| RECORDS TO PROCESS |
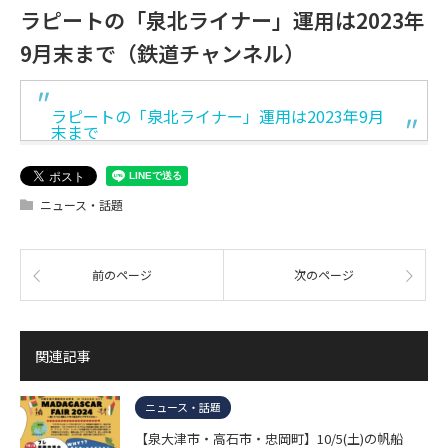
ラピートの「泉北ライナー」運用は2023年
9月末まで（鉄道チャンネル）
ラピートの「泉北ライナー」運用は2023年9月
末まで
ニュース・話題
前のページ
次のページ
関連記事
ニュース・話題
【泉大津市・高石市・忠岡町】10/5(土)の帆船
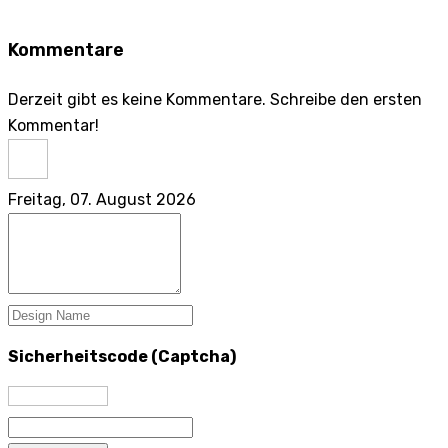
Kommentare
Derzeit gibt es keine Kommentare. Schreibe den ersten
Kommentar!
Freitag, 07. August 2026
Sicherheitscode (Captcha)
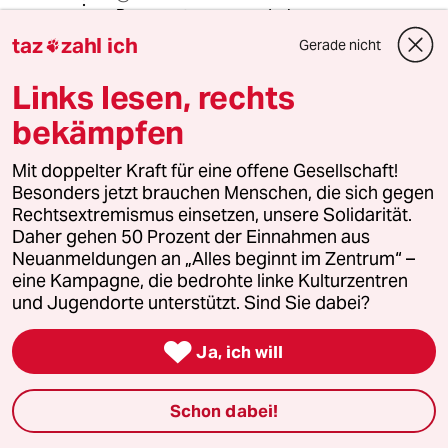
Das passt ganz wunderbar zur
derzeitigen Situation der
taz
zahl ich
Gerade nicht

Auszubildenden in der Pflege. Es ist
natürlich selbstverständlich, dass sie
Links lesen, rechts
in dieser Krise voll mitarbeiten. Und
bekämpfen
auch schon vor Corona funktionierte
so manche Station im Krankenhaus
oder Altersheim nur, weil genug
Mit doppelter Kraft für eine offene Gesellschaft!
Schüler arbeiteten. Anleitung?
Besonders jetzt brauchen Menschen, die sich gegen
Lächerlich - sie haben in erster Linie
Rechtsextremismus einsetzen, unsere Solidarität.
zu arbeiten und zu funktionieren. Die
Daher gehen 50 Prozent der Einnahmen aus
Erfahrungen, die Pflegekräfte in der
Neuanmeldungen an „Alles beginnt im Zentrum“ –
Ausbildung machen, reicht für viele,
eine Kampagne, die bedrohte linke Kulturzentren
gleich nach Beendigung umzusatteln.
und Jugendorte unterstützt. Sind Sie dabei?
Im Moment steht es allerdings in den
Sternen, wann, ob und wie sie ihre

Ja, ich will
Ausbildung abschließen können. Es
gibt dazu von Politik und
Schon dabei!
Verantwortlichen keine Aussage.
Reguläre praktische Prüfungen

| WHAT THE TASK ASKS |
Copy the lines verbatim, from the first one through the line holding "Sicherheitscode (Captcha)", with both ends included. Leave the pictures out.

| EXERCISE RESULT |
ラピートの「泉北ライナー」運用は2023年
9月末まで（鉄道チャンネル）
ラピートの「泉北ライナー」運用は2023年9月
末まで
ニュース・話題
前のページ
次のページ
関連記事
ニュース・話題
【泉大津市・高石市・忠岡町】10/5(土)の帆船
Kommentare
Derzeit gibt es keine Kommentare. Schreibe den ersten
Kommentar!
Freitag, 07. August 2026
Sicherheitscode (Captcha)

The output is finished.